Over the past two decades, there have been multiple examples of change in management systems, which often involve the introduction of technology. The use of information technology, such as computerised physician order entry to improve medication safety, is a common example. Another example is the use of checklists. The WHO Surgical Safety Checklist was developed after extensive consultation aiming to decrease errors and adverse events, and increase teamwork and communication in surgery.

Healthcare systems are complicated sociotechnical systems and humans are always an important element of the system.

An article in The Lancet about checklists and safety is sobering: “The mistake of the “simple checklist” story is in the assumption that a technical solution (checklists) can solve an adaptive (sociocultural) problem. To improve safety, health care needs to get the technical and adaptive work right.”

Many errors involving technology are not related to failure of the technology, but rather the interaction humans have with the technology.

In my hospital, a patient was given an overdose of heparin. When we inspected the infusion pump, we found that the knob for selecting the parameter for adjustment and the indicator for infusion rate and volume are next to each other. A nurse could easily mistake the position for infusion rate with setting the volume to be infused. This would result in an overdose. 

If we had included this consideration in the usability test, we could have identified the issue before choosing the pump. Better yet, the manufacturer could have discovered this while designing the pump. Human factor engineering is the scientific discipline concerned with understanding the interaction among humans and other elements of a system, and there are many ways healthcare safety can benefit from better understanding human factor principles. 
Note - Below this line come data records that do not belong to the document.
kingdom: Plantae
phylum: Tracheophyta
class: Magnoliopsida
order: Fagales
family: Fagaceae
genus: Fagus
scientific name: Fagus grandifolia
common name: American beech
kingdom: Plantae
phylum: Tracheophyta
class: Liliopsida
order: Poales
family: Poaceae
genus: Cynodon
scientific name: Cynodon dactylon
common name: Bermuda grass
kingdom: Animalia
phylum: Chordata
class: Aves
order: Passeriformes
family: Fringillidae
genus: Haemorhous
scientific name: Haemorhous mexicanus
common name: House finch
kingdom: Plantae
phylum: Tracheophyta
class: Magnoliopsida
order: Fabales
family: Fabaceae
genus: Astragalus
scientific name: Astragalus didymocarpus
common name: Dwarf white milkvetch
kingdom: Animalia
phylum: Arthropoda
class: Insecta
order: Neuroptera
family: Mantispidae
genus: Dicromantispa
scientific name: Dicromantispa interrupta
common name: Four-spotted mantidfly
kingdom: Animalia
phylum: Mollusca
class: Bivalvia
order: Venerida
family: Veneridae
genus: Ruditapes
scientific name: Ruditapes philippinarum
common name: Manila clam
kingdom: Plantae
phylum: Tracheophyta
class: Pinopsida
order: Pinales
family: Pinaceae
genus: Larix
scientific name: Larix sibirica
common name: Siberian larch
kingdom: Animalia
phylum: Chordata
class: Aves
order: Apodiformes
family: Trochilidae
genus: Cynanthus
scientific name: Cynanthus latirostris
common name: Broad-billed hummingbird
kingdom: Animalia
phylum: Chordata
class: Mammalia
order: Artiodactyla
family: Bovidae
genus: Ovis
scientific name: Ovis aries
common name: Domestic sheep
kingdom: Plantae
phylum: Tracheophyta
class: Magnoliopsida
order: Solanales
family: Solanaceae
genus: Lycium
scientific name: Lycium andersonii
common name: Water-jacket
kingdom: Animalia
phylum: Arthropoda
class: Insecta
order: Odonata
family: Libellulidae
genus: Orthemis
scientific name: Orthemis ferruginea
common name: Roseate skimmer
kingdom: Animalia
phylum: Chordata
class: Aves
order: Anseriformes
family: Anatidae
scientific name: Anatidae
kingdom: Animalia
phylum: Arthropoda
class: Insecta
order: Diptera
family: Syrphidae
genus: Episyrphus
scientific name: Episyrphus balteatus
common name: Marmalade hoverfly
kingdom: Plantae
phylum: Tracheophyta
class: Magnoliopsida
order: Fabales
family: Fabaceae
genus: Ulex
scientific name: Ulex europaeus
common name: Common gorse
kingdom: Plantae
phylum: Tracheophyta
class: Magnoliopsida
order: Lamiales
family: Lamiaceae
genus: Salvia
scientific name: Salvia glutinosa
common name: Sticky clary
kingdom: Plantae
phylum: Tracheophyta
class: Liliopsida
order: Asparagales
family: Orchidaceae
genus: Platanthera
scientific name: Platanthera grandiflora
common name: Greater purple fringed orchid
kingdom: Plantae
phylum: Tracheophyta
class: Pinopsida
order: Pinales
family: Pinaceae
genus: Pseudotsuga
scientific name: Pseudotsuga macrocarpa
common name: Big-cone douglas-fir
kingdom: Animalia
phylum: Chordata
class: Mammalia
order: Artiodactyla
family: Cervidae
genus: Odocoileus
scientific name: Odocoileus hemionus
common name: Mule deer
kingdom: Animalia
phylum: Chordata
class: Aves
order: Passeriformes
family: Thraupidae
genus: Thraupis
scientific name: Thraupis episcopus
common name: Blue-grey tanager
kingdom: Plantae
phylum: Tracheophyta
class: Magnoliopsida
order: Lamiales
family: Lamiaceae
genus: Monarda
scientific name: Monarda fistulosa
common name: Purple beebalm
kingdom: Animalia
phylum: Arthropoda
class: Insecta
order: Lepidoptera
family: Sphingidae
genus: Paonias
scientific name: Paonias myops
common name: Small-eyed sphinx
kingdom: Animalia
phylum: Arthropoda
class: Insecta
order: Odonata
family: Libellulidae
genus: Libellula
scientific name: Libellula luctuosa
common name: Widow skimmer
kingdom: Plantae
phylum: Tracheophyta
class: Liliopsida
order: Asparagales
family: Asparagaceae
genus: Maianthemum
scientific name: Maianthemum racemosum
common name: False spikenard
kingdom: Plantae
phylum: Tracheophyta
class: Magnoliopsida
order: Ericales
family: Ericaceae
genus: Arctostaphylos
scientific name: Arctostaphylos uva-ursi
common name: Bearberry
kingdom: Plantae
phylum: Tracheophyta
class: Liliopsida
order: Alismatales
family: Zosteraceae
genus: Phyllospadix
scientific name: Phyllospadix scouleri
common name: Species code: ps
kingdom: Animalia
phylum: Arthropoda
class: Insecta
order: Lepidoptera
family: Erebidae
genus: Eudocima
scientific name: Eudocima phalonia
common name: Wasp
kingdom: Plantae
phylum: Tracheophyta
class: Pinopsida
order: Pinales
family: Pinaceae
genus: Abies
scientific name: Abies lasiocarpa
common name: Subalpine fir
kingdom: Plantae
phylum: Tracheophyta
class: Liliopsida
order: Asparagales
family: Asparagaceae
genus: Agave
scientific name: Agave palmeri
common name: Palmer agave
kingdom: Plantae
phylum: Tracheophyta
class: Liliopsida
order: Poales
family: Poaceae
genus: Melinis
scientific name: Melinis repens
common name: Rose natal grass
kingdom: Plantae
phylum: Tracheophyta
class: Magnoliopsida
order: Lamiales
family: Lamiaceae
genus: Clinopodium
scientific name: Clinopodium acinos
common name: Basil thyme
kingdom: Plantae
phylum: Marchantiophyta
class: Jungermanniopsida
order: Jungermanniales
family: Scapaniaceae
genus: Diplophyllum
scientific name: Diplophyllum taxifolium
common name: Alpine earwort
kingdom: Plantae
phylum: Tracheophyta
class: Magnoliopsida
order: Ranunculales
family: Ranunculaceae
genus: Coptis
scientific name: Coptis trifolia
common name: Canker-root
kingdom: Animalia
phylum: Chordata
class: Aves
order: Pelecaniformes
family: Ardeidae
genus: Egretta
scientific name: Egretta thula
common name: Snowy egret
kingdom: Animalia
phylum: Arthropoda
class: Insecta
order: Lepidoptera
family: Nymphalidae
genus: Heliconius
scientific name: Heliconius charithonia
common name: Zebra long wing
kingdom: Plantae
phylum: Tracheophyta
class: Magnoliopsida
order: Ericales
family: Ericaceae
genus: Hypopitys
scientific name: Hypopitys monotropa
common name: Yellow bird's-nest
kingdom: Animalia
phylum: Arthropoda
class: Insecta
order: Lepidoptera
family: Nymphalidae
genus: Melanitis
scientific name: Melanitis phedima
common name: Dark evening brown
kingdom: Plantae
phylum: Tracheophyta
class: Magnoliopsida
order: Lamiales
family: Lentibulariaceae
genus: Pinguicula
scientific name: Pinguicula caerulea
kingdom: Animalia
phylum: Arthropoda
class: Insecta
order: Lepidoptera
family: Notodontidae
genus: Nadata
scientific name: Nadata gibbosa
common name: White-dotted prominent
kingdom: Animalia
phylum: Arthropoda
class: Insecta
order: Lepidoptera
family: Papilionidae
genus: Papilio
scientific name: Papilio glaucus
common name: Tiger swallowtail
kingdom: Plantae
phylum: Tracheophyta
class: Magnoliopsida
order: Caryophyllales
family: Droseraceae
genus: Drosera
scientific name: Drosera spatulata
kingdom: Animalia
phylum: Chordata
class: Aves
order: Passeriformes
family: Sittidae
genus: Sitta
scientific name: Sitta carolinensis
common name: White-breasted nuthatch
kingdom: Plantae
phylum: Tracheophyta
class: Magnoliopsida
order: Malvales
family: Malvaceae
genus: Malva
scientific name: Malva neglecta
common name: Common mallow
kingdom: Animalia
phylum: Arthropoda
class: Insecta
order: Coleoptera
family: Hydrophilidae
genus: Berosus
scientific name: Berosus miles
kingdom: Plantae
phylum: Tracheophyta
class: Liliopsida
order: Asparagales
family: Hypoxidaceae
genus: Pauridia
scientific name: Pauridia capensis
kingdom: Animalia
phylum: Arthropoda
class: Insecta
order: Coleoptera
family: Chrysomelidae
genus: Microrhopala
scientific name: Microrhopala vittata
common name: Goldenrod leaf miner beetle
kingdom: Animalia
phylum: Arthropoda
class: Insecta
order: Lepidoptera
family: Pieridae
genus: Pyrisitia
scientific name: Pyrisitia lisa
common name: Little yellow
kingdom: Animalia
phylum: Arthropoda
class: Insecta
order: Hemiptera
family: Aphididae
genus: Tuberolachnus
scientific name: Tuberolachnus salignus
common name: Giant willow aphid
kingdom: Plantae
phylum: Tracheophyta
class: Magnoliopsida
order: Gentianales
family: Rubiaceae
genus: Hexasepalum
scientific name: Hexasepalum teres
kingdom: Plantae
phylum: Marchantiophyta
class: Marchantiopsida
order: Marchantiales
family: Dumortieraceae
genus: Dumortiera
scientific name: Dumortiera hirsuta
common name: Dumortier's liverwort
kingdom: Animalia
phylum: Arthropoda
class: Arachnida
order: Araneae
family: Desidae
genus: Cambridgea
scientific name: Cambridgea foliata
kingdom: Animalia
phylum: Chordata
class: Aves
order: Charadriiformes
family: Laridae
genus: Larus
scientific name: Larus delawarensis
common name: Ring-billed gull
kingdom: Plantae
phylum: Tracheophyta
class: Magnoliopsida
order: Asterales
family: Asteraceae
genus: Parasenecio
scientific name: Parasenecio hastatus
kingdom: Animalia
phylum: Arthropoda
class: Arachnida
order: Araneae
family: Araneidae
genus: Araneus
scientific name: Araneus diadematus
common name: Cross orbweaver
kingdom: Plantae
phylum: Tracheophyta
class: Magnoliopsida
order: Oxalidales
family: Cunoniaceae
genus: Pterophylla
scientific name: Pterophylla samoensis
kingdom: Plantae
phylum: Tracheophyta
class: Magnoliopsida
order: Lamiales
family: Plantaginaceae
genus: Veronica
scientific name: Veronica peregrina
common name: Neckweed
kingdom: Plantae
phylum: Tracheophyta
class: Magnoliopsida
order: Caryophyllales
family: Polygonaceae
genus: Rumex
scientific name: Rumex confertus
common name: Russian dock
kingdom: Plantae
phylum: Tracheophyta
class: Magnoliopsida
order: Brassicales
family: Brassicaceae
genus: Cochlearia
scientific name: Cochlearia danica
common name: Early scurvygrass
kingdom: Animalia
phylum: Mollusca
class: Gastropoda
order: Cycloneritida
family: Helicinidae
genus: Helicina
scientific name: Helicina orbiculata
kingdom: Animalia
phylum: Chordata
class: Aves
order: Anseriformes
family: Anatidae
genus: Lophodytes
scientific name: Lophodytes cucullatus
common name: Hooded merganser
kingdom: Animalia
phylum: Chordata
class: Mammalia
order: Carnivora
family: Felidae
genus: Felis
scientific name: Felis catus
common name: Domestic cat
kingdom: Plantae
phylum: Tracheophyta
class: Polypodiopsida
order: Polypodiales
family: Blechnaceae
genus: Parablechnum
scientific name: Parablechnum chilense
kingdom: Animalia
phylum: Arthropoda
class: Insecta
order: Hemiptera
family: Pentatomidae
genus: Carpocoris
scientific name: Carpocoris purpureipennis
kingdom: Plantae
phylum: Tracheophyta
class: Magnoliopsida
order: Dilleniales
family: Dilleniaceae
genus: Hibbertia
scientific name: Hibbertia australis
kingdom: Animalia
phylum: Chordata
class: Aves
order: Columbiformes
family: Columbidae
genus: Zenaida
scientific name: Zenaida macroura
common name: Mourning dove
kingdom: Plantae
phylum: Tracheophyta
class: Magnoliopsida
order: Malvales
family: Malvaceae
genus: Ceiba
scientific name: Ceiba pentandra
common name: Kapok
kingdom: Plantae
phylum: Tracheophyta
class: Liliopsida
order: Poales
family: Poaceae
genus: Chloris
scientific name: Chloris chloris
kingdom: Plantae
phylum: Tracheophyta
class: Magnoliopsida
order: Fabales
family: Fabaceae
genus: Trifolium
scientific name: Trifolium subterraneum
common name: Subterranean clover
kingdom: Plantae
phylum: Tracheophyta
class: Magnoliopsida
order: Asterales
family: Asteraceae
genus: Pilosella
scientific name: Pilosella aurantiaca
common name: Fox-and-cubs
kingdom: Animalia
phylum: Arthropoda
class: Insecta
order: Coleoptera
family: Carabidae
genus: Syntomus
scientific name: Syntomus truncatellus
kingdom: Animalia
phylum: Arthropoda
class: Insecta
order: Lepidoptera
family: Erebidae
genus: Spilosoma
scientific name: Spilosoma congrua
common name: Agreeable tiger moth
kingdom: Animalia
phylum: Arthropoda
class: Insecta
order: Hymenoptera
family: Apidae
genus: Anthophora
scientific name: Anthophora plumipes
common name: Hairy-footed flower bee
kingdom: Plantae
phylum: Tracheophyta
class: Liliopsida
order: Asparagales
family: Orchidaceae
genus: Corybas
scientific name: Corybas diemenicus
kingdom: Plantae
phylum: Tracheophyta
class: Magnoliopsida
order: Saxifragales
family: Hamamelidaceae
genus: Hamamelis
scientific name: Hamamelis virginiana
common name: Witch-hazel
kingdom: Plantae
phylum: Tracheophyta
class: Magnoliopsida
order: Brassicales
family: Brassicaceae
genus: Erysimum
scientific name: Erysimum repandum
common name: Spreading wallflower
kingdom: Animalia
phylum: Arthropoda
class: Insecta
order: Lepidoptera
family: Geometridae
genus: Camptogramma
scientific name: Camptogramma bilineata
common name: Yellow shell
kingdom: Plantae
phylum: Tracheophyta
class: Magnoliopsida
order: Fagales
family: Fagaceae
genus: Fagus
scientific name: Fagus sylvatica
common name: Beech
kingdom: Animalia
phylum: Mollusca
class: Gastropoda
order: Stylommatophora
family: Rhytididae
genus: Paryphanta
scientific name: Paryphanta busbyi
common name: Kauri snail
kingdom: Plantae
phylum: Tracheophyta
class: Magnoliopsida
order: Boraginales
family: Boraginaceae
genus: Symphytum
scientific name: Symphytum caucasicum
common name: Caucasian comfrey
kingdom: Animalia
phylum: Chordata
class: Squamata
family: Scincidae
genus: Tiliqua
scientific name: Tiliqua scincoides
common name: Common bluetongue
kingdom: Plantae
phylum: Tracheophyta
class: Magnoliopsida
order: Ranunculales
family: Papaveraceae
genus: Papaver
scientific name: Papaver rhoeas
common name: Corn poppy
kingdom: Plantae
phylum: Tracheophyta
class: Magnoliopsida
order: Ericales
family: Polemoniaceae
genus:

Crew Resource Management (CRM), a set of training procedures used by flight crew to enhance the safety of every flight, is another good example, which we borrowed from the aviation industry. It is concerned with cognitive and interpersonal skills such as communication skills, leadership skills and decision-making – which can all contribute to improving patient safety. 

Healthcare systems are complicated sociotechnical systems and humans are always an important element of the system. We therefore need to know more about how humans adapt to other elements within this sociotechnical system.